El sábado a la noche, en plena veda electoral y a pocas horas de la elección a legisladores porteños, las usinas digitales mileístas hicieron circular un video falso, elaborado mediante un programa de inteligencia artificial, en el que Mauricio Macri daba de baja a su candidata y apoyaba al de Milei. Aunque pretendía imitar la voz y los gestos del expresidente, el video era a todas luces falso, tanto por el tono y los movimientos de su protagonista como por lo absurdo del mensaje. Técnicamente, el video se clasifica como deep fake: a diferencia de las noticias erróneas, la descontextualización o la desinformación, los deep fake son contenidos audiovisuales manipulados mediante un software de inteligencia artificial y enteramente elaborados para generar engaño o confusión.
El discurso libertario en las redes sociales está plagado de este tipo de productos, a medio camino entre la verdad, la mentira y la ficción: memes, piezas audiovisuales realizadas con IA, pero también gráficos alterados, retweets de cuentas anónimas e informaciones dudosas. Milei es también un gran imitador de Trump, a quien copia u homenajea sin disimulo, un cultor del cosplay y del arte del disfraz, con sus maquillajes y peinados estridentes. El líder libertario pone permanentemente en tensión los límites entre lo verdadero y lo falso, y hace del artificio un estandarte, gritando a los cuatro vientos: todo es fake, empezando por la política misma, esa cantera de mentiras, engaños y falsedades. Y si todo es fake, hagamos del disfraz nuestra profesión.

□ □ □

Redacta la continuación del texto sobre los deep fake y el discurso libertario, empezando justo después de su última oración. Las filas que aparecen a continuación son un material aparte, independiente del texto.

[Datos proporcionados]
□ □ □

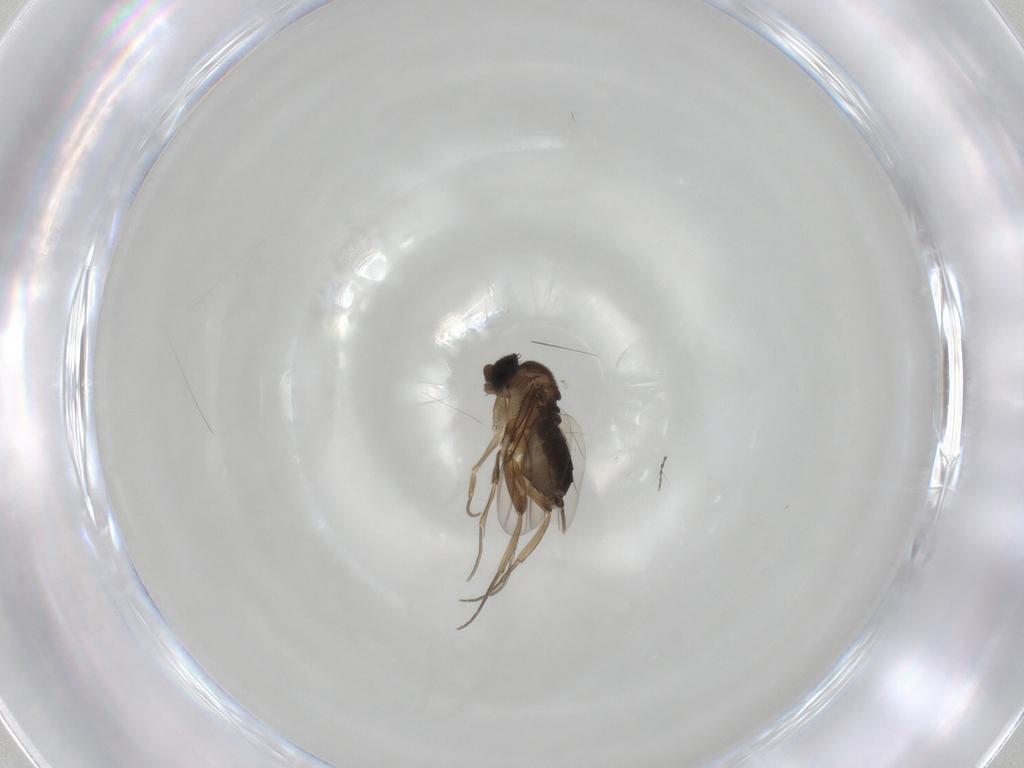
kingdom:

□ □ □

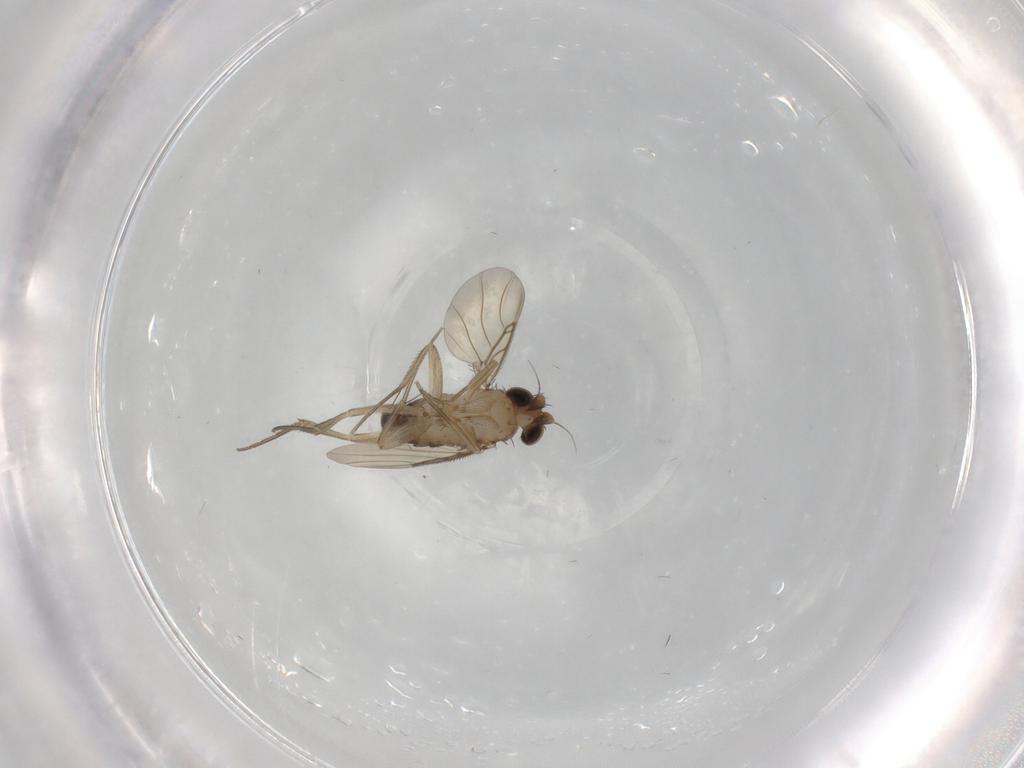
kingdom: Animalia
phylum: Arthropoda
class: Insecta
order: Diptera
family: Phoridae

□ □ □

[Resultado]
Los mensajes políticos de Milei y los libertarios no pretenden ser verdaderos, ni siquiera verosímiles: si se nota la costura, mejor.
Pero lo cierto es que, como dice Dolores Amat, la mentira está atada a la política desde Platón hasta Hannah Arendt, pasando por Maquiavelo y Hobbes. Más aún: la verdad y la política tienen una relación tensa, casi incompatible: en una democracia, la verdad no puede ser una sola, a riesgo de devenir autoritaria. En el espacio público, la verdad no es única ni autoevidente; y la mentira, por su parte, es constitutiva del orden político. Ahora bien: si todos mienten, ¿entonces qué hay de nuevo en el estilo libertario de lidiar con la verdad y la mentira?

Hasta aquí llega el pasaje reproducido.